Saturday, May 28, 2011

No Response

When did "I'll call you" become a man's way of avoiding an uncomfortable situation by lying to a first date when he had no intention of ever seeing her again? Probably with the invention of the telephone. Before the invention of the telephone, I am sure men had other "lines" to offer instead. ("Nice to see you at the church harvest social, ma'am. Hope to see you at the barn raising in June.")

I am not letting women off the hook here. If a guy calls and a woman has no interest, it is common for the woman to not return the phone call. Eventually, the guy will get the message. Most of the time it works and its easier than having to tell someone you are not interested.

We run into casual acquaintances in the grocery store, and promise to get together for coffee or lunch "sometime soon". We tell another little white lie, for the necessity of social graces.
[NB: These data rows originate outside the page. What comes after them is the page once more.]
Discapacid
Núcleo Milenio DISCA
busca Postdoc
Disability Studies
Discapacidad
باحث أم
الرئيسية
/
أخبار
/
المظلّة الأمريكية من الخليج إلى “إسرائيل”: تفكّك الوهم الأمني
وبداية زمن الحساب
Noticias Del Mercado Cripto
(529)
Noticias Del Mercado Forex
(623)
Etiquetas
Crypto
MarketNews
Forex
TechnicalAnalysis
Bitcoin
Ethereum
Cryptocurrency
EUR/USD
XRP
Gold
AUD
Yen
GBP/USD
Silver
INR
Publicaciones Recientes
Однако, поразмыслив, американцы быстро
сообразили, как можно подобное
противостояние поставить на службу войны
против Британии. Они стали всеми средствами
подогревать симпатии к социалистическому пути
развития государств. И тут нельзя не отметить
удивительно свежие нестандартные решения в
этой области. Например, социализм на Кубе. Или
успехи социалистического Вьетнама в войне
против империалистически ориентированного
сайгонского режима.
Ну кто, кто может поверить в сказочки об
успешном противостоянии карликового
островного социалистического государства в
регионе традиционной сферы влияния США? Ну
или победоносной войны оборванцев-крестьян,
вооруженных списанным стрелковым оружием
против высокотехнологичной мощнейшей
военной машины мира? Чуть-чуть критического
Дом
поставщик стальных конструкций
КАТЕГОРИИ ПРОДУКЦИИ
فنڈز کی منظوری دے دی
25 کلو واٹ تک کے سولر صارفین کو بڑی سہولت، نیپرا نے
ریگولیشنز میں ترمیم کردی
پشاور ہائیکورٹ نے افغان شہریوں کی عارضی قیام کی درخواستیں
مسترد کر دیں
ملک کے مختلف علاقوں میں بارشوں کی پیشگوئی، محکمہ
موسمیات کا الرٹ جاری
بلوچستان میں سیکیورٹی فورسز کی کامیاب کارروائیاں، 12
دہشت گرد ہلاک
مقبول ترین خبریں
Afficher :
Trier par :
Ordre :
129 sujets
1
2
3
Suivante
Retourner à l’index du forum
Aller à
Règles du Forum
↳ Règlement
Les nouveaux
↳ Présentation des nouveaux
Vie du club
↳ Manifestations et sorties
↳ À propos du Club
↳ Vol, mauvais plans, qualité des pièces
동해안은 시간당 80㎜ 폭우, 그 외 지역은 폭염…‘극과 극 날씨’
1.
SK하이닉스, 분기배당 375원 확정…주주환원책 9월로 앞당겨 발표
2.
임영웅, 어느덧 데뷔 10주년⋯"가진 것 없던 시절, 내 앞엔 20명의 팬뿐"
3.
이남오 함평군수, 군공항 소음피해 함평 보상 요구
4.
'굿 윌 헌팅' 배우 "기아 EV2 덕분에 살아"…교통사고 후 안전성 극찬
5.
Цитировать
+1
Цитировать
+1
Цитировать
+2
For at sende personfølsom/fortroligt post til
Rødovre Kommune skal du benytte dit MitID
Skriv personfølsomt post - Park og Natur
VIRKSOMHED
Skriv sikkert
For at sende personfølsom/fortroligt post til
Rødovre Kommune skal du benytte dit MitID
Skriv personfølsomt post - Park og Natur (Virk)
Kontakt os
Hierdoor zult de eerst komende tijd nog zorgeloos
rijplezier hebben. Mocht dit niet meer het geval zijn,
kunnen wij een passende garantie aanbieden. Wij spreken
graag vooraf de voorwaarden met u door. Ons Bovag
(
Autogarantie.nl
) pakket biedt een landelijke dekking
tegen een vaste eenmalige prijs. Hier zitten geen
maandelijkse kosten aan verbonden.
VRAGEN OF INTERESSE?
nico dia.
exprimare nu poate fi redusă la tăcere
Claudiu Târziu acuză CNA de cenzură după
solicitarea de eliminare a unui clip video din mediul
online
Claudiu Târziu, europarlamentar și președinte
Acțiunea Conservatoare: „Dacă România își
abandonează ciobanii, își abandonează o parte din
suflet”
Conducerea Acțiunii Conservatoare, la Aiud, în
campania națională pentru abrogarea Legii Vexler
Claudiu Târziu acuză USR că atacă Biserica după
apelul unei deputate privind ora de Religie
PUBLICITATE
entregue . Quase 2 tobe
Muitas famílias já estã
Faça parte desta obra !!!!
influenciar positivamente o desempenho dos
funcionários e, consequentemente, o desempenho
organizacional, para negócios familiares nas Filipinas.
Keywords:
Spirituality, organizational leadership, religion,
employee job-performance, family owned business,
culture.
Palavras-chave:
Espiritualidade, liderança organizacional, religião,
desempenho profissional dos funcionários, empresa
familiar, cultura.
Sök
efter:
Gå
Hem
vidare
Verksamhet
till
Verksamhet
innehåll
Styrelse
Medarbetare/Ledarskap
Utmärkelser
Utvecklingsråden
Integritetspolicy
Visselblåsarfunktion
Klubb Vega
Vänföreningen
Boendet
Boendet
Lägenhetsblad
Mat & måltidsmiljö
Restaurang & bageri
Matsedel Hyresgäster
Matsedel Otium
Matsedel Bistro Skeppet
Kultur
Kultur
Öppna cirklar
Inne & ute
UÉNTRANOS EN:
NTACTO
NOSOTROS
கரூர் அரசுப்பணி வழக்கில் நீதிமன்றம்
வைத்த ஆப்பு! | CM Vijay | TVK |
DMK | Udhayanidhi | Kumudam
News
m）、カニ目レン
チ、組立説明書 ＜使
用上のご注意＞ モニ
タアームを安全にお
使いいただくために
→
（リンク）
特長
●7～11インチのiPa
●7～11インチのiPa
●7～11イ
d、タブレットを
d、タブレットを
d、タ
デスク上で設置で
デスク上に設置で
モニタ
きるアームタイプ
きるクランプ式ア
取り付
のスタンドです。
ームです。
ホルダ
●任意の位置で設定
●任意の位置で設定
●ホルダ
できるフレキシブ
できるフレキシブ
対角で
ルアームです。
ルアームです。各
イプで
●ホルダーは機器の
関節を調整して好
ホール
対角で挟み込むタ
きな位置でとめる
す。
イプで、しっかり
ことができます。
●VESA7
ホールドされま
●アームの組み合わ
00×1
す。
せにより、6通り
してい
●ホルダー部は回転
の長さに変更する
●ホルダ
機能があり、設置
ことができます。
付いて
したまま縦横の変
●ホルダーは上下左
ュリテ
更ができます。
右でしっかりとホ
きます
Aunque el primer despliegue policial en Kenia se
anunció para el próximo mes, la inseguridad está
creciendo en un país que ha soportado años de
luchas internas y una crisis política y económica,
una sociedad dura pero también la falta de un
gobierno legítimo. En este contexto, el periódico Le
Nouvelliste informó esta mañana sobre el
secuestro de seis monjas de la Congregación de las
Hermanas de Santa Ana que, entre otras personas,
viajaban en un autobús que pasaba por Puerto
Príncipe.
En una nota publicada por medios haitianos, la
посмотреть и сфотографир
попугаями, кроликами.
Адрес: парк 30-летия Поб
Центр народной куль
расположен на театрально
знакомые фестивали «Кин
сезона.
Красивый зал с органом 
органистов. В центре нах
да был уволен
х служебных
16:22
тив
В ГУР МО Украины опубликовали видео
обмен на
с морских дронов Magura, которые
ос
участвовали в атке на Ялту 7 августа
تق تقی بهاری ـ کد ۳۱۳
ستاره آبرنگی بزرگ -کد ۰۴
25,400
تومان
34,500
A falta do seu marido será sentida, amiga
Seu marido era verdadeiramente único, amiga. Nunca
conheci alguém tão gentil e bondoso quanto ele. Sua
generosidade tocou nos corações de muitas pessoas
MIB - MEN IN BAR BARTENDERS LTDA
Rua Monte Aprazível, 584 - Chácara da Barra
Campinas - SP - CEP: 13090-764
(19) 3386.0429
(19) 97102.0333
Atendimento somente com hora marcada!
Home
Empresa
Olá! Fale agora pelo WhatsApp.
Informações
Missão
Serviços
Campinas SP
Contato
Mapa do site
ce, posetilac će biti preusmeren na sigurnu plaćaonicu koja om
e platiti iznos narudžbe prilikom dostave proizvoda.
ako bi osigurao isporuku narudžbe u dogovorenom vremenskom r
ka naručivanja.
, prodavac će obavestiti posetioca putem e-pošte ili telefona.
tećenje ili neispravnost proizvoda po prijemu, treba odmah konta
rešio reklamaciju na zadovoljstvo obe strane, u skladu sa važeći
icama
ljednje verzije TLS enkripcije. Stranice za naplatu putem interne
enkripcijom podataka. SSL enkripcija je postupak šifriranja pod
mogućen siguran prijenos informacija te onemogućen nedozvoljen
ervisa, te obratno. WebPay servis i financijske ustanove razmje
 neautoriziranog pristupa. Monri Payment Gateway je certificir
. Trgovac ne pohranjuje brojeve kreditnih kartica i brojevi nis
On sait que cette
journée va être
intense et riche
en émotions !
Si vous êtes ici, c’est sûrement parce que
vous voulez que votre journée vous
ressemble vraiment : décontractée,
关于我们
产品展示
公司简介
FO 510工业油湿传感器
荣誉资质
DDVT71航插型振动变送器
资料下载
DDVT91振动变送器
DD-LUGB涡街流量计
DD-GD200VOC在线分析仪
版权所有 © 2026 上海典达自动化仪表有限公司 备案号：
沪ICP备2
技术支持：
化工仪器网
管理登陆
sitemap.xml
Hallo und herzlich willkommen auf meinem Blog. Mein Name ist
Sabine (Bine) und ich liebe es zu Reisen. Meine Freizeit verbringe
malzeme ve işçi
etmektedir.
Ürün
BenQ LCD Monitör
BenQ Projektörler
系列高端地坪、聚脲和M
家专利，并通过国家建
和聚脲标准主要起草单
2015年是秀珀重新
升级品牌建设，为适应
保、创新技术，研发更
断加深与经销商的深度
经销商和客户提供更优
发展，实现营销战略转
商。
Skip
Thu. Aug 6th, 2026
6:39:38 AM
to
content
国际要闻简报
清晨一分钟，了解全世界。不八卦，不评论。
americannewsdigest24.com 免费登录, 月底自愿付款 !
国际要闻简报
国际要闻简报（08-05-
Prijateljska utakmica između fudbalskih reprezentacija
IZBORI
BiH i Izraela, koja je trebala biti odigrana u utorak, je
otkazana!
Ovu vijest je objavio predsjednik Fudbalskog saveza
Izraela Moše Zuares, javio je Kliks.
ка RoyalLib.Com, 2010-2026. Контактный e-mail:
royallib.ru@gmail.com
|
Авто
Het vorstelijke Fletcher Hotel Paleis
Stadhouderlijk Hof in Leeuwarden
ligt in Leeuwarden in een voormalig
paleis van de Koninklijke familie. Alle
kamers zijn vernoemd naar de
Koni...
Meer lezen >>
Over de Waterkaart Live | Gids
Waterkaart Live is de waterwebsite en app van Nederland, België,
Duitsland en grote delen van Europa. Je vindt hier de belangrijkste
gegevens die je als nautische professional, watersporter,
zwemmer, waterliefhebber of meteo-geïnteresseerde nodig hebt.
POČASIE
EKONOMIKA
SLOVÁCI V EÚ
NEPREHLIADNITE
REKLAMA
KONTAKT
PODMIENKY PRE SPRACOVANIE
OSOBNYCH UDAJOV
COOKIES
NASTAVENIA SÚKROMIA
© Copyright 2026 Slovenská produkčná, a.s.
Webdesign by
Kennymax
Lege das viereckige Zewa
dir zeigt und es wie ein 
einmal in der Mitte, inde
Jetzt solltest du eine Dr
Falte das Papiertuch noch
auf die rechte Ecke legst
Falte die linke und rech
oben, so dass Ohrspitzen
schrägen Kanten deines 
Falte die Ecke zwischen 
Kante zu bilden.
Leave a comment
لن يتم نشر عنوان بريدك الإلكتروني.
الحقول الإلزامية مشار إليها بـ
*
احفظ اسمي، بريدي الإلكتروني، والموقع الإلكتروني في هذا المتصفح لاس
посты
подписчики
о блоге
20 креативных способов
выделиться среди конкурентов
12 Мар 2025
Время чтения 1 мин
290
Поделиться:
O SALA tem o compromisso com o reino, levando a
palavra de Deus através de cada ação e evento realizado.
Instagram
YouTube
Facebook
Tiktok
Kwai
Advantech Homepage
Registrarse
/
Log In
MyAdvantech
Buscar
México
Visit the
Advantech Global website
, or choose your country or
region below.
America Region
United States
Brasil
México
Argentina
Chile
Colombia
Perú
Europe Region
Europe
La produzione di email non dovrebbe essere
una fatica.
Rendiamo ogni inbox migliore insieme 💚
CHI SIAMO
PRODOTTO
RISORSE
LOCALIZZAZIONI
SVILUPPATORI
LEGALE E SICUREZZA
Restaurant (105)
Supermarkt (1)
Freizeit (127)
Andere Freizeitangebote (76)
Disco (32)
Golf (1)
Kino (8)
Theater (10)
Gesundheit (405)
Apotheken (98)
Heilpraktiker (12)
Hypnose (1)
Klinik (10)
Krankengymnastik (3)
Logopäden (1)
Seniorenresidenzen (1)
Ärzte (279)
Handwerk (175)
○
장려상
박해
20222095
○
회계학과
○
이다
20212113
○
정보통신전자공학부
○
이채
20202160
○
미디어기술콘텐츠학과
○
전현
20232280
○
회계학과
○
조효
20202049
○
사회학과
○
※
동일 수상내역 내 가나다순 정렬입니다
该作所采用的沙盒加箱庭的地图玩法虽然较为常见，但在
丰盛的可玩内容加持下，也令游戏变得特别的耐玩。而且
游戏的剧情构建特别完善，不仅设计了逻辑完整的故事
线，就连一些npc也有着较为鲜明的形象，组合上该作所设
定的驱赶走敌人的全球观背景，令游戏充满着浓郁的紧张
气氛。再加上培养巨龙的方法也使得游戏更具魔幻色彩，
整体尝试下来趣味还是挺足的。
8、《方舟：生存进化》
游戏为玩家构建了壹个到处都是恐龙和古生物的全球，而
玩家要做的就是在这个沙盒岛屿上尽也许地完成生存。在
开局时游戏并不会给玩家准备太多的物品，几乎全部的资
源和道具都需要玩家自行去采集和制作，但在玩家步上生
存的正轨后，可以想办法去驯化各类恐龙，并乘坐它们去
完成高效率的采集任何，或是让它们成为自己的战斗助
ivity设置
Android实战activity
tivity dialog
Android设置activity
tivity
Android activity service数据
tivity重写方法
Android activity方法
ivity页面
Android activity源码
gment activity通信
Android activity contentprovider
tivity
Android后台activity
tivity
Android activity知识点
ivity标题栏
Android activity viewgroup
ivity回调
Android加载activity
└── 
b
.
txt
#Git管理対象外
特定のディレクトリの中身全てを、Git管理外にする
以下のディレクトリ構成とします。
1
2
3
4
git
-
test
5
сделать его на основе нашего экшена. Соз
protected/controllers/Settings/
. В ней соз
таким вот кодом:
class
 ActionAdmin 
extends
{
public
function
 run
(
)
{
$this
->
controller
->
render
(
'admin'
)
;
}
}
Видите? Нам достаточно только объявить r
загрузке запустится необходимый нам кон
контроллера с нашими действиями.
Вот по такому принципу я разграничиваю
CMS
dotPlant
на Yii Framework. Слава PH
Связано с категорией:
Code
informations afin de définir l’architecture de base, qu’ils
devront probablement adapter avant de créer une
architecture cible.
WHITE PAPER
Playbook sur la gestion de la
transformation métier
With email, the little white lie often runs along the lines of "I never received an email from you", implying that we would have responded if we had seen it in our inbox. Or "Your email must have landed in my junk mail folder." Right.

And so we come to Facebook well prepared in lying or avoidance techniques. "I rarely check my Facebook account" is popular with the older generation, and it is probably true for some of my friends. The younger generation just shrugs it off, with attitude. ("Oh, you expected a reply to that?" or something along those lines. Trust me; I have teenage nieces.)

But at what point did it become appropriate not to reply to email messages in the work setting? Maybe not responding has always been around the workplace. Perhaps it has been around as long as there have been uncomfortable situations, power struggles and office politics.

Or maybe with all of the electronic communication available these days, not responding just seems a little more blatant.